Excerpts from a dataset:
::::::::
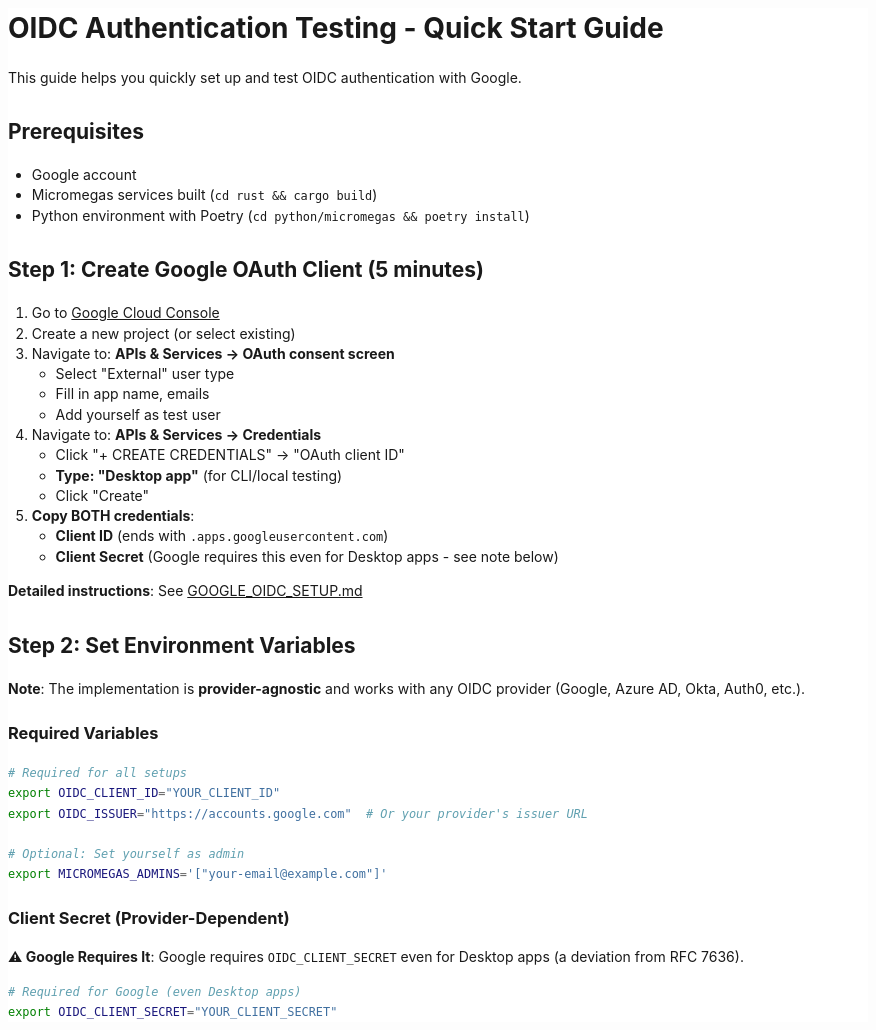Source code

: # OIDC Authentication Testing - Quick Start Guide

This guide helps you quickly set up and test OIDC authentication with Google.

## Prerequisites

- Google account
- Micromegas services built (`cd rust && cargo build`)
- Python environment with Poetry (`cd python/micromegas && poetry install`)

## Step 1: Create Google OAuth Client (5 minutes)

1. Go to [Google Cloud Console](https://console.cloud.google.com/)
2. Create a new project (or select existing)
3. Navigate to: **APIs & Services → OAuth consent screen**
   - Select "External" user type
   - Fill in app name, emails
   - Add yourself as test user
4. Navigate to: **APIs & Services → Credentials**
   - Click "+ CREATE CREDENTIALS" → "OAuth client ID"
   - **Type: "Desktop app"** (for CLI/local testing)
   - Click "Create"
5. **Copy BOTH credentials**:
   - **Client ID** (ends with `.apps.googleusercontent.com`)
   - **Client Secret** (Google requires this even for Desktop apps - see note below)

**Detailed instructions**: See [GOOGLE_OIDC_SETUP.md](GOOGLE_OIDC_SETUP.md)

## Step 2: Set Environment Variables

**Note**: The implementation is **provider-agnostic** and works with any OIDC provider (Google, Azure AD, Okta, Auth0, etc.).

### Required Variables

```bash
# Required for all setups
export OIDC_CLIENT_ID="YOUR_CLIENT_ID"
export OIDC_ISSUER="https://accounts.google.com"  # Or your provider's issuer URL

# Optional: Set yourself as admin
export MICROMEGAS_ADMINS='["your-email@example.com"]'
```

### Client Secret (Provider-Dependent)

**⚠️ Google Requires It**: Google requires `OIDC_CLIENT_SECRET` even for Desktop apps (a deviation from RFC 7636).

```bash
# Required for Google (even Desktop apps)
export OIDC_CLIENT_SECRET="YOUR_CLIENT_SECRET"
```
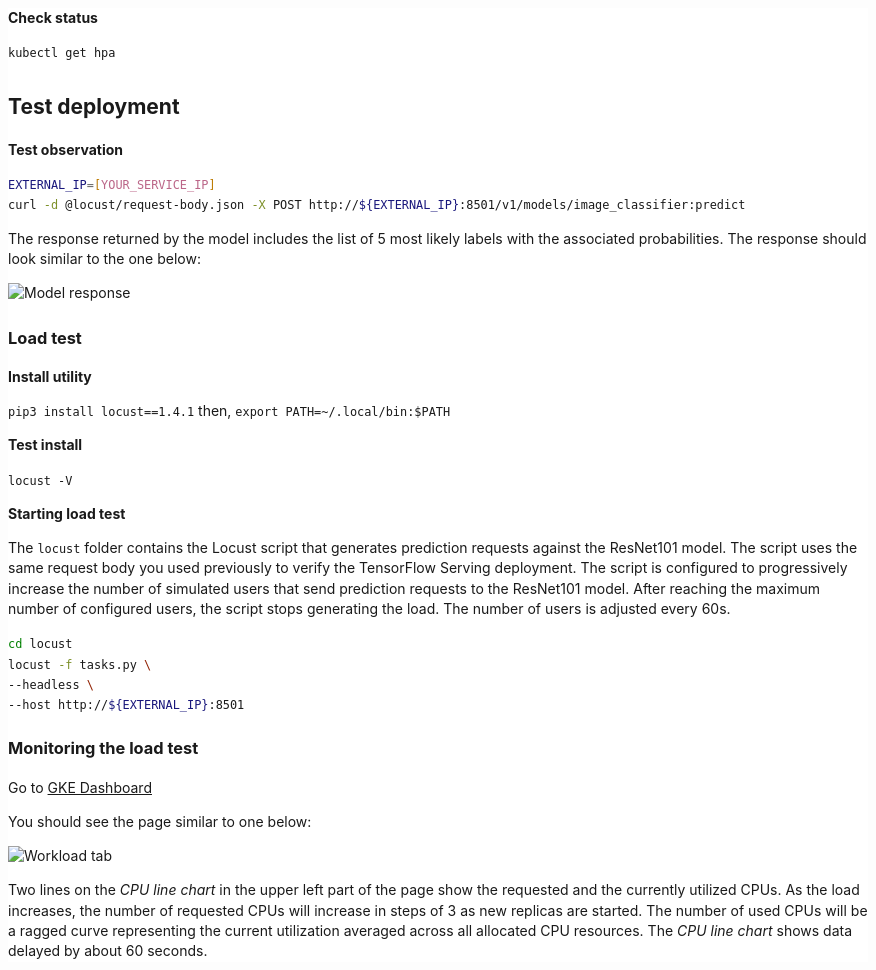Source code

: **Check status**

`kubectl get hpa`

## Test deployment

**Test observation**

```bash
EXTERNAL_IP=[YOUR_SERVICE_IP]
curl -d @locust/request-body.json -X POST http://${EXTERNAL_IP}:8501/v1/models/image_classifier:predict
```

The response returned by the model includes the list of 5 most likely labels with the associated probabilities. The response should look similar to the one below:

![Model response](https://cdn.qwiklabs.com/dSBAap4dyJgJZmzVC7PGXlJa835TcnT5hVZsaO6PAkY%3D)

### Load test

**Install utility**

`pip3 install locust==1.4.1` then, `export PATH=~/.local/bin:$PATH`

**Test install**

`locust -V`

**Starting load test**

The `locust` folder contains the Locust script that generates prediction requests against the ResNet101 model. The script uses the same request body you used previously to verify the TensorFlow Serving deployment. The script is configured to progressively increase the number of simulated users that send prediction requests to the ResNet101 model. After reaching the maximum number of configured users, the script stops generating the load. The number of users is adjusted every 60s.

```bash
cd locust
locust -f tasks.py \
--headless \
--host http://${EXTERNAL_IP}:8501
```

### Monitoring the load test

Go to [GKE Dashboard](https://console.cloud.google.com/kubernetes/deployment/us-central1-f/cluster-1/default/image-classifier/overview)

You should see the page similar to one below:

![Workload tab](https://cdn.qwiklabs.com/RN1LH%2FMOOT8TJ89X3N6dLVRjVc1HhxVAjWzbJuHL4i8%3D)

Two lines on the _CPU line chart_ in the upper left part of the page show the requested and the currently utilized CPUs. As the load increases, the number of requested CPUs will increase in steps of 3 as new replicas are started. The number of used CPUs will be a ragged curve representing the current utilization averaged across all allocated CPU resources. The _CPU line chart_ shows data delayed by about 60 seconds.
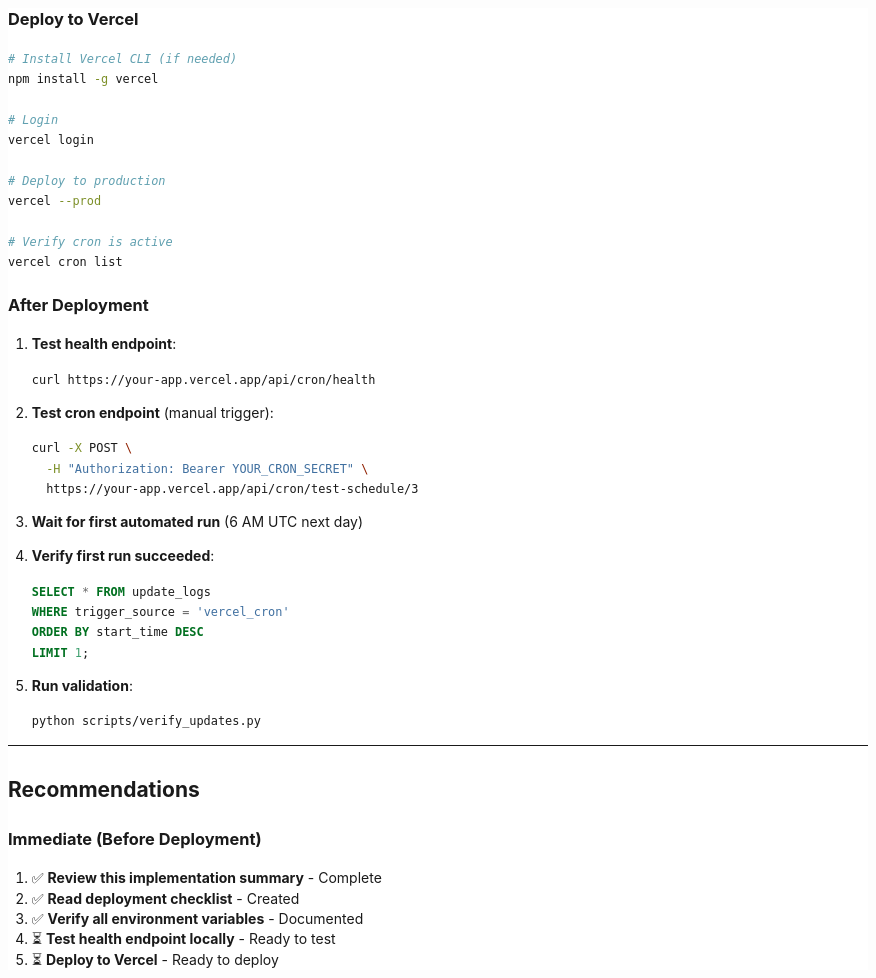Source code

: ### Deploy to Vercel

```bash
# Install Vercel CLI (if needed)
npm install -g vercel

# Login
vercel login

# Deploy to production
vercel --prod

# Verify cron is active
vercel cron list
```

### After Deployment

1. **Test health endpoint**:
   ```bash
   curl https://your-app.vercel.app/api/cron/health
   ```

2. **Test cron endpoint** (manual trigger):
   ```bash
   curl -X POST \
     -H "Authorization: Bearer YOUR_CRON_SECRET" \
     https://your-app.vercel.app/api/cron/test-schedule/3
   ```

3. **Wait for first automated run** (6 AM UTC next day)

4. **Verify first run succeeded**:
   ```sql
   SELECT * FROM update_logs
   WHERE trigger_source = 'vercel_cron'
   ORDER BY start_time DESC
   LIMIT 1;
   ```

5. **Run validation**:
   ```bash
   python scripts/verify_updates.py
   ```

---

## Recommendations

### Immediate (Before Deployment)

1. ✅ **Review this implementation summary** - Complete
2. ✅ **Read deployment checklist** - Created
3. ✅ **Verify all environment variables** - Documented
4. ⏳ **Test health endpoint locally** - Ready to test
5. ⏳ **Deploy to Vercel** - Ready to deploy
::::::::
Output the lines, exactly: the first line of the entries above, every line after it, and the line with "2. Create a new project (or select existing)" as the last. No pictures.

Source code

: # OIDC Authentication Testing - Quick Start Guide

This guide helps you quickly set up and test OIDC authentication with Google.

## Prerequisites

- Google account
- Micromegas services built (`cd rust && cargo build`)
- Python environment with Poetry (`cd python/micromegas && poetry install`)

## Step 1: Create Google OAuth Client (5 minutes)

1. Go to [Google Cloud Console](https://console.cloud.google.com/)
2. Create a new project (or select existing)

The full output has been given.